■ **AIM OF THE EXERCISE**
Please count the lines in the rows below containing the string "that", and reply with the number alone.

=== Section Start ===

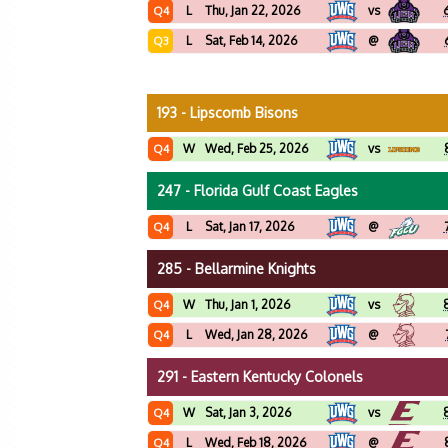
L
Thu, Jan 22, 2026
vs
Q4
L
Sat, Feb 14, 2026
@
Q3
193 - Lipscomb Bisons
W
Wed, Feb 25, 2026
vs
Q4
247 - Florida Gulf Coast Eagles
L
Sat, Jan 17, 2026
@
Q4
285 - Bellarmine Knights
W
Thu, Jan 1, 2026
vs
Q4
L
Wed, Jan 28, 2026
@
Q4
291 - Eastern Kentucky Colonels
W
Sat, Jan 3, 2026
vs
Q4
L
Wed, Feb 18, 2026
@
Q4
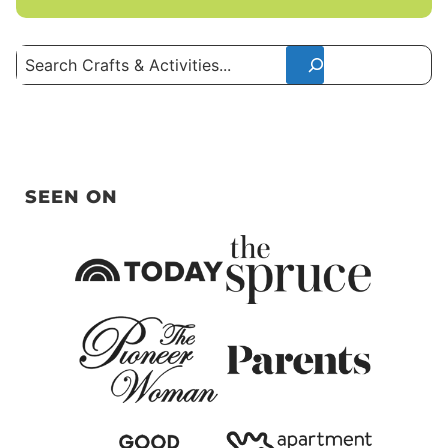
Search
SEEN ON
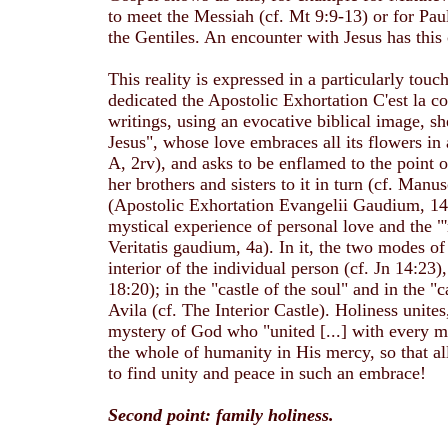
to meet the Messiah (cf. Mt 9:9-13) or for Pa
the Gentiles. An encounter with Jesus has th
This reality is expressed in a particularly tou
dedicated the Apostolic Exhortation C'est la co
writings, using an evocative biblical image, s
Jesus", whose love embraces all its flowers in 
A, 2rv), and asks to be enflamed to the point o
her brothers and sisters to it in turn (cf. Manu
(Apostolic Exhortation Evangelii Gaudium, 14), 
mystical experience of personal love and the "'
Veritatis gaudium, 4a). In it, the two modes of
interior of the individual person (cf. Jn 14:23
18:20); in the "castle of the soul" and in the 
Avila (cf. The Interior Castle). Holiness unite
mystery of God who "united [...] with every m
the whole of humanity in His mercy, so that a
to find unity and peace in such an embrace!
Second point: family holiness.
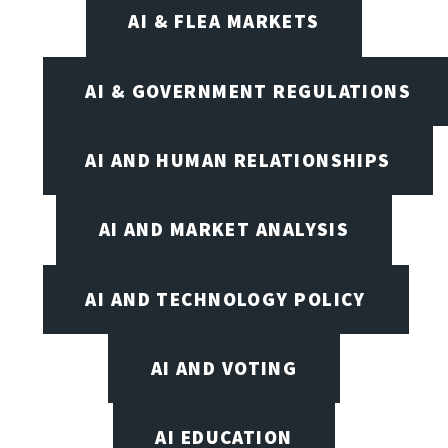
AI & FLEA MARKETS
AI & GOVERNMENT REGULATIONS
AI AND HUMAN RELATIONSHIPS
AI AND MARKET ANALYSIS
AI AND TECHNOLOGY POLICY
AI AND VOTING
AI EDUCATION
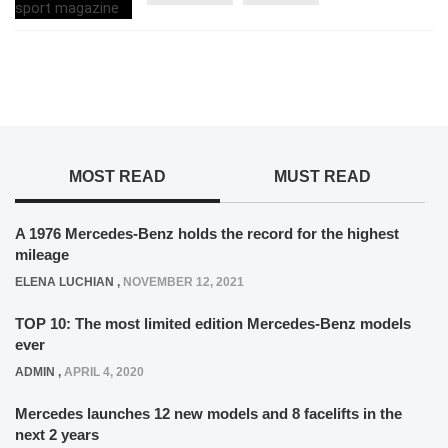
MOST READ
MUST READ
A 1976 Mercedes-Benz holds the record for the highest
mileage
ELENA LUCHIAN
,
NOVEMBER 12, 2021
TOP 10: The most limited edition Mercedes-Benz models
ever
ADMIN
,
APRIL 4, 2020
Mercedes launches 12 new models and 8 facelifts in the
next 2 years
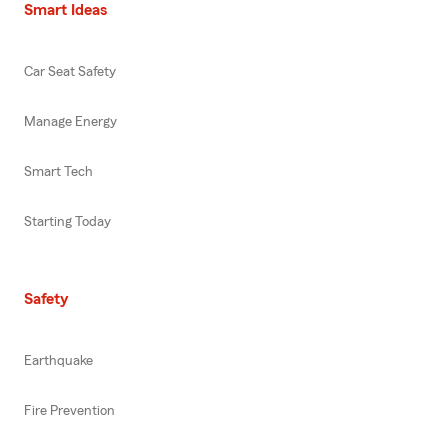
Smart Ideas
Car Seat Safety
Manage Energy
Smart Tech
Starting Today
Safety
Earthquake
Fire Prevention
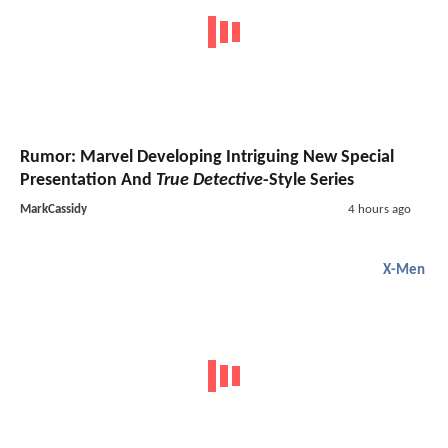
Rumor: Marvel Developing Intriguing New Special
Presentation And
True Detective
-Style Series
MarkCassidy
4 hours ago
X-Men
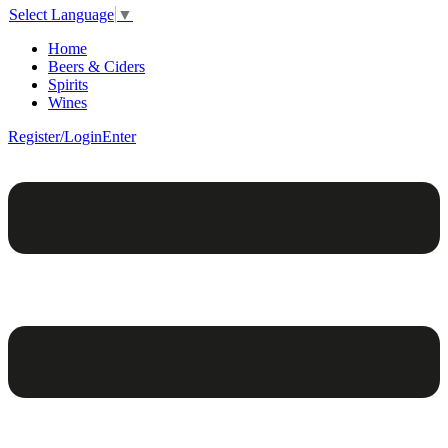
Select Language
▼
Home
Beers & Ciders
Spirits
Wines
Register/Login
Enter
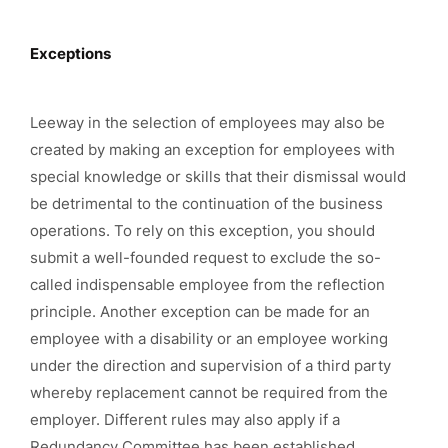
Exceptions
Leeway in the selection of employees may also be
created by making an exception for employees with
special knowledge or skills that their dismissal would
be detrimental to the continuation of the business
operations. To rely on this exception, you should
submit a well-founded request to exclude the so-
called indispensable employee from the reflection
principle. Another exception can be made for an
employee with a disability or an employee working
under the direction and supervision of a third party
whereby replacement cannot be required from the
employer. Different rules may also apply if a
Redundancy Committee has been established.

=== Section End ===

■ **ANSWER TO THIS TASK**
2